Specific Autoimmune Diseases Tied to Subsequent Dementia Risk

Specific Autoimmune Diseases Tied to Subsequent Dementia Risk

THURSDAY, March 2, 2017 (HealthDay News) — Patients with autoimmune diseases appear to have an increased risk of developing dementia, according to a study published online March 1 in the Journal of Epidemiology & Community Health.

Michael Goldacre, B.M., B.Ch., a professor of public health at the University of Oxford in the United Kingdom, and colleagues reviewed information from 1.8 million individuals in England. All had been admitted to a hospital with an autoimmune disease between 1998 and 2012.

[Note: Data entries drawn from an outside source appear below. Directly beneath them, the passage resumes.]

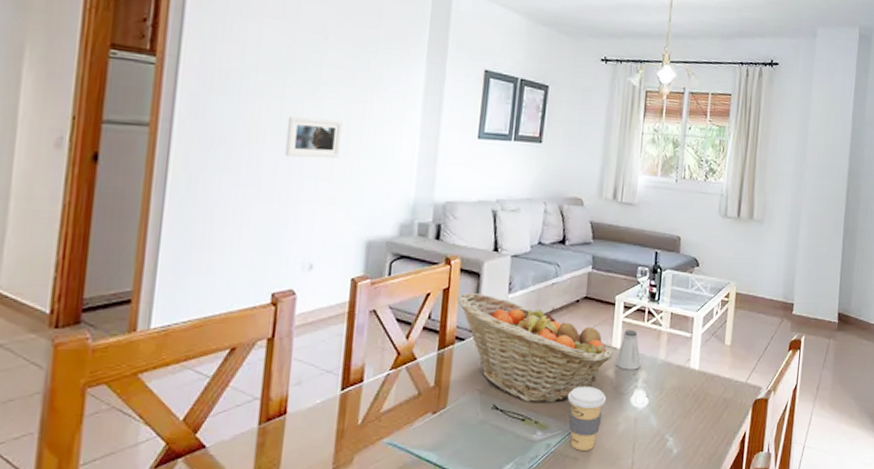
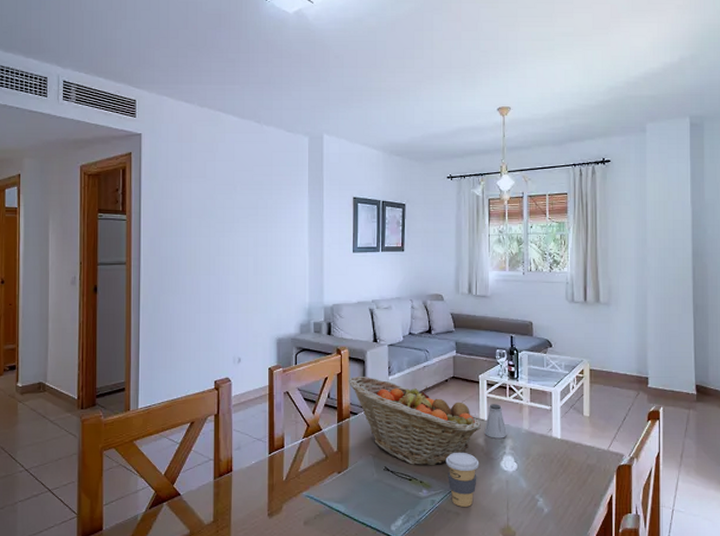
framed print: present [284,116,343,158] -> none [214,248,252,279]

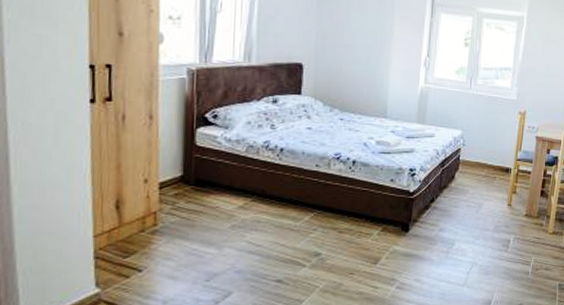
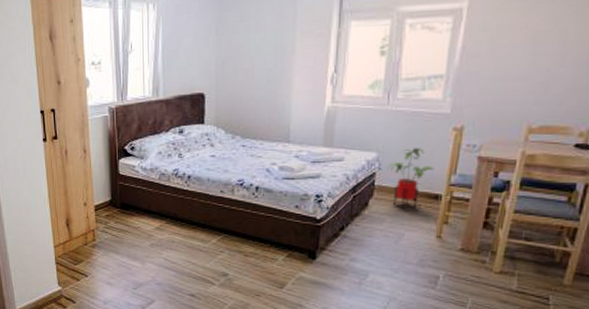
house plant: none [470,127,505,181] -> present [388,148,434,209]

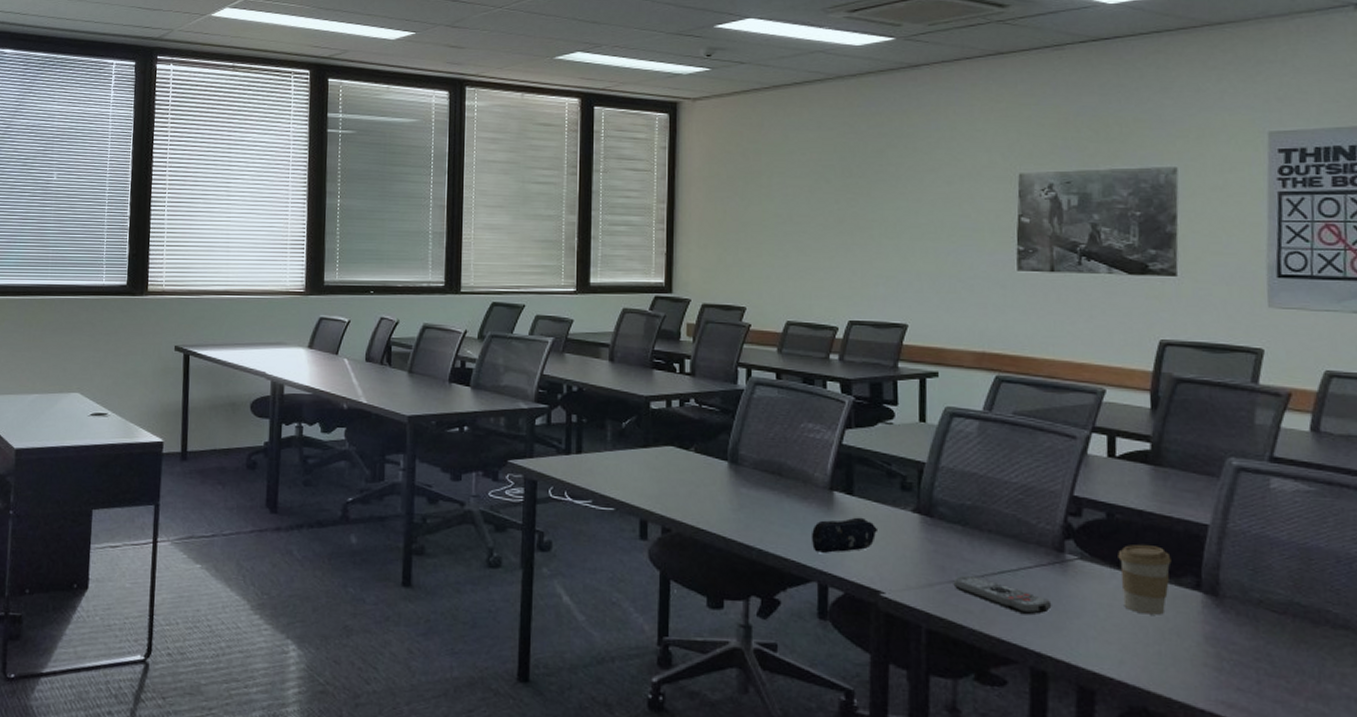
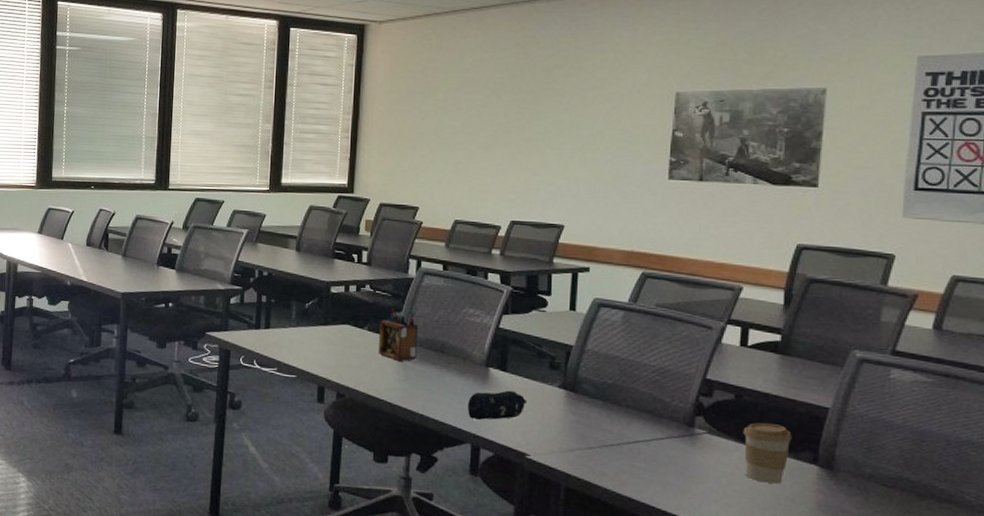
desk organizer: none [708,424,752,487] -> present [379,308,419,361]
remote control: present [953,576,1052,614] -> none [591,443,680,479]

Compared with patients admitted for other causes, patients admitted for treatment of an autoimmune disorder were 20 percent more likely to be admitted later with dementia, the researchers found. Patients with multiple sclerosis appeared to have nearly double the risk of dementia (adjusted rate ratio, 1.97). Psoriasis was associated with a 29 percent increased risk of dementia. Lupus was linked to a 46 percent increased risk, and rheumatoid arthritis with a 13 percent increased risk. Crohn’s disease was associated with a 10 percent increased risk.

When the researchers broke down their findings by type of dementia, they found that autoimmune diseases only increased the risk of Alzheimer’s disease by 6 percent. The autoimmune diseases had a much stronger impact on the risk of vascular dementia. The risk of vascular dementia was 28 percent higher in patients with autoimmune diseases. The investigators also found that patients with an autoimmune disease were 53 percent more likely to be hospitalized for coronary heart disease, and 46 percent more likely to have an ischemic stroke.